Re: Linux do_coredump() and SMP systems

Sudharsan Vijayaraghavan <sudvijayr@xxxxxxxxx> · Thu, 19 Feb 2015 17:30:26 +0530

Hi Greg,

There is plan to move to 3.14, right now the focus it to iron out
existing issues.
Now with regard to core dump issue, we find 10% of times we get struck in

coredump_wait():
   ==> wait_for_completion(&core_state->startup);
Analyzing exit_mm() to see what is going wrong here.
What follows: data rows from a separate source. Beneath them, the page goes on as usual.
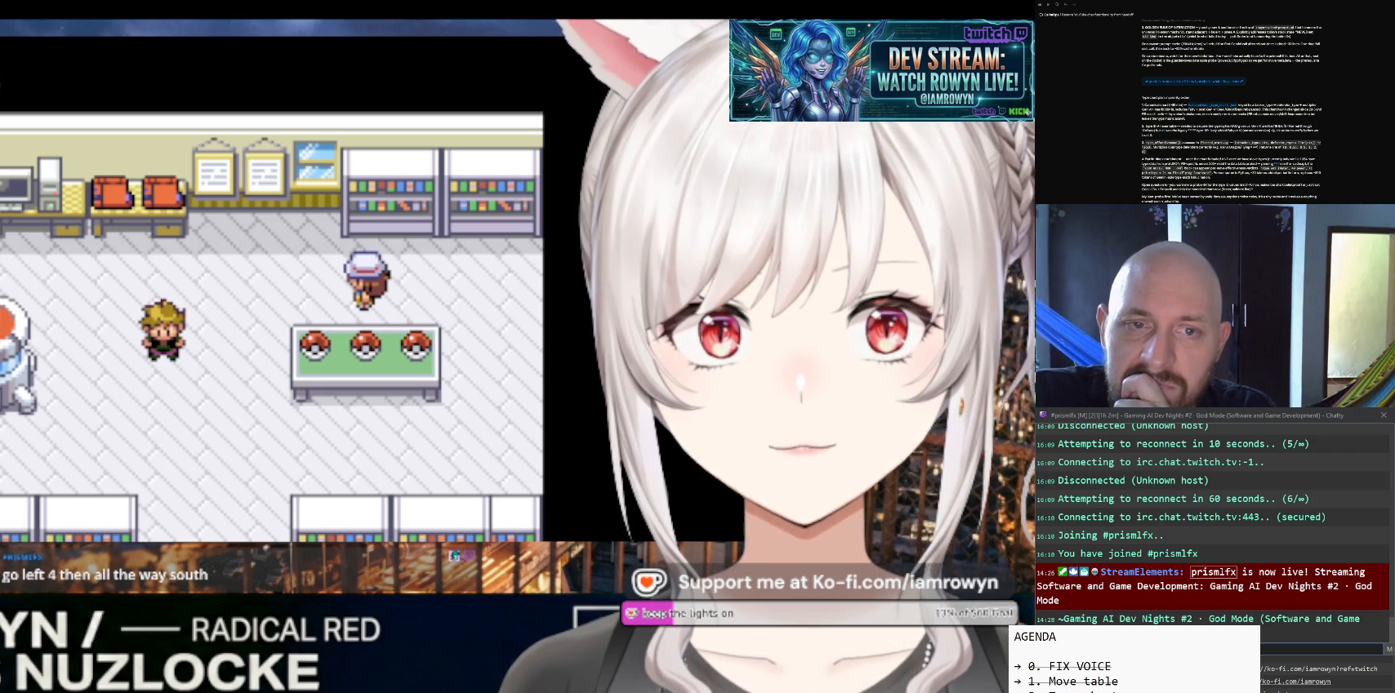
{"buttons": ["DPAD_LEFT"], "events": []}
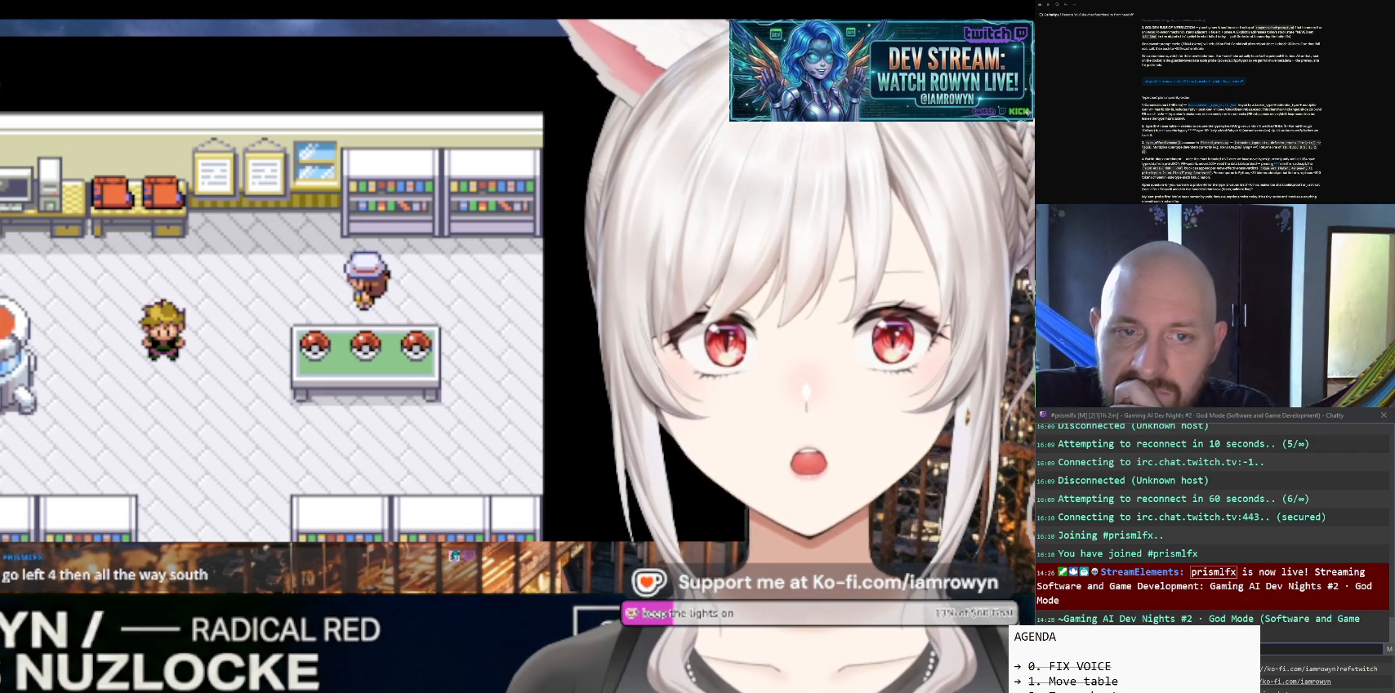
{"buttons": ["DPAD_LEFT"], "events": []}
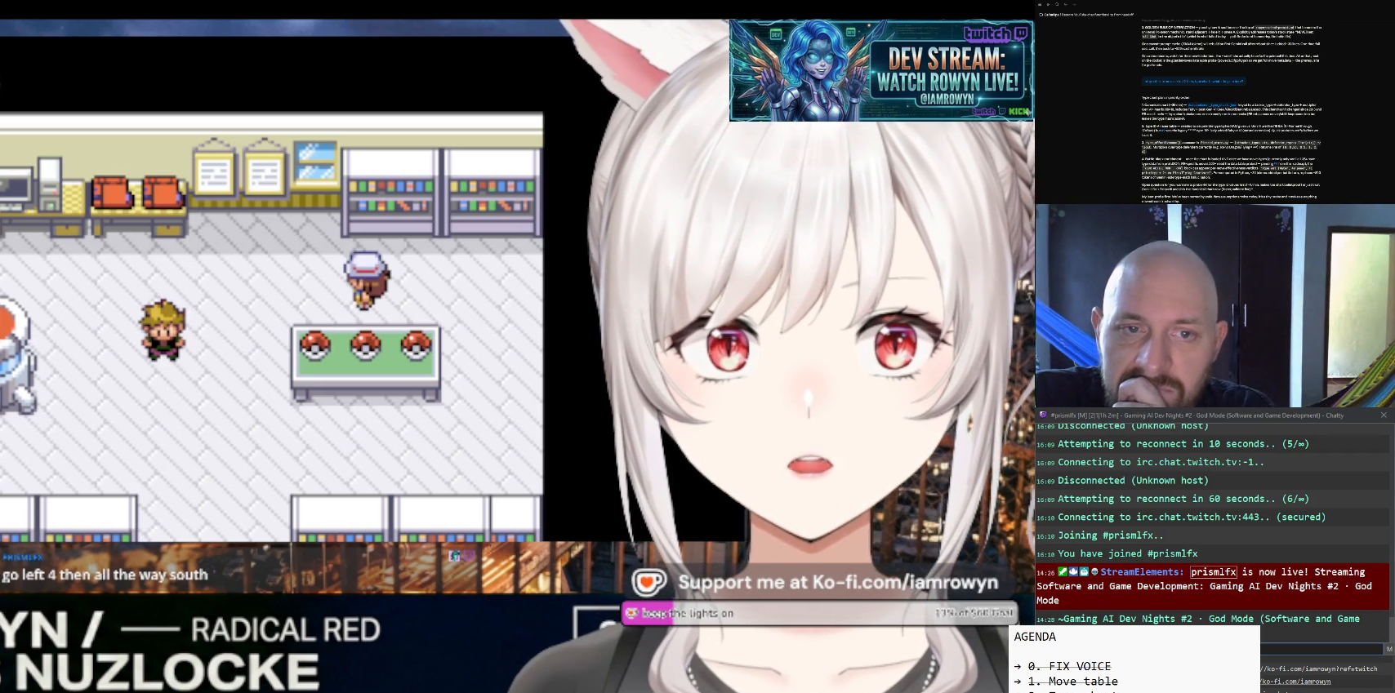
{"buttons": ["DPAD_LEFT"], "events": []}
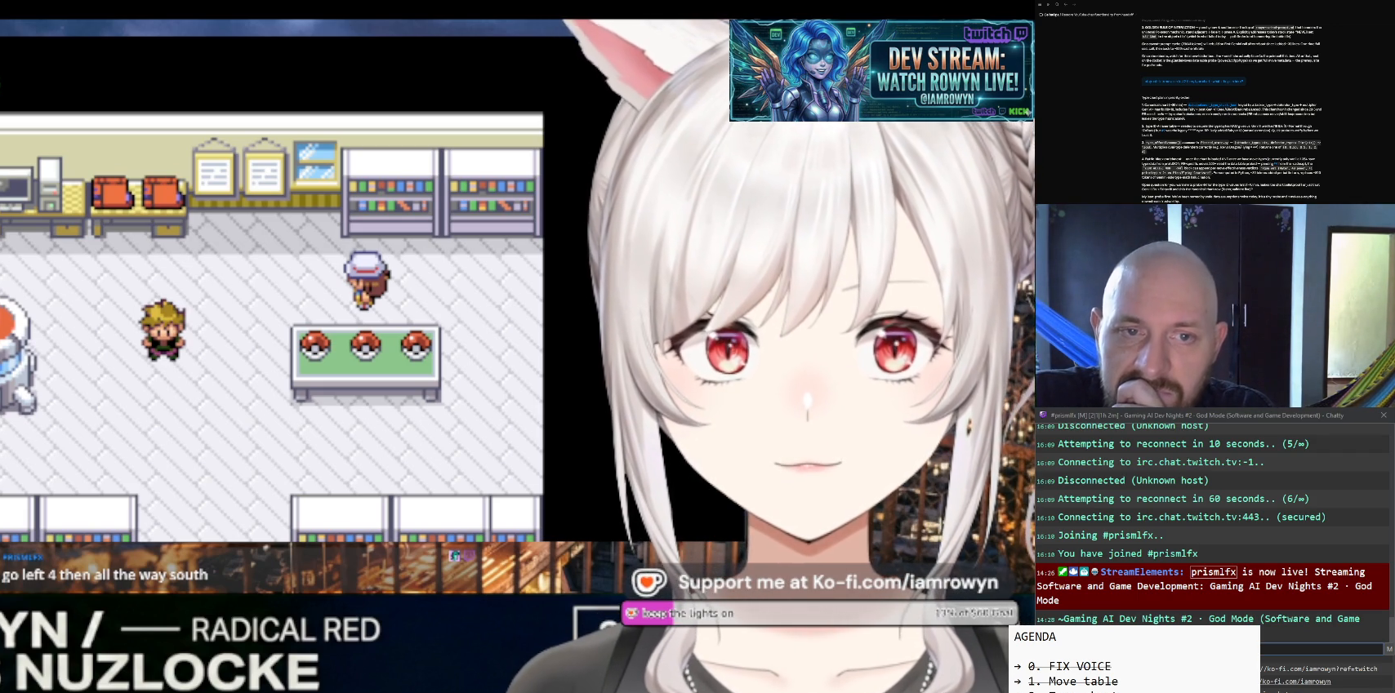
{"buttons": ["DPAD_LEFT"], "events": []}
I have one other question, which am curious about,
In coredump_wait():

There is loop to wait for task inactive (no task is running on any core)
                ptr = core_state->dumper.next;
                while (ptr != NULL) {

                        pr_err("pid: %d %s() calling
wait_task_inactive() for pid : %d\n",
                               tsk->pid,__func__,ptr->task->pid);

                        wait_task_inactive(ptr->task, 0);

                        pr_err("pid: %d %s() wait_task_inactive()
returned for pid : %d\n",
                               tsk->pid,__func__,ptr->task->pid);

                        ptr = ptr->next;
                }

There is a delay between the crash  and actual generation of core dump
due to the above loop.
In a multicore system it is quite possible other threads of the same
process can run in other cores, as a consequence
the address space / program counter etc., can change

Given this coredump generated will not reflect the state of process
(various thread registers/mm) as it must have been at time of crash
(any thread/main process)
Is my understanding correct? Just probing on way to get rid of this discrepancy

Thanks,
Sudharsan

Thanks,
Sudharsan

On Wed, Feb 18, 2015 at 9:31 PM, Greg KH <greg@xxxxxxxxx> wrote:
> On Wed, Feb 18, 2015 at 11:44:32AM +0530, Sudharsan Vijayaraghavan wrote:
>> We are doing prototype so much change have gone into kernel , we are
>> finding it difficult to upgrade to latest immediately
>
> What changes are you making to the kernel that you are sticking with
> such an old version (3.8 is 2 years old now, and over 155 thousand
> changes have happened to the kernel since then)?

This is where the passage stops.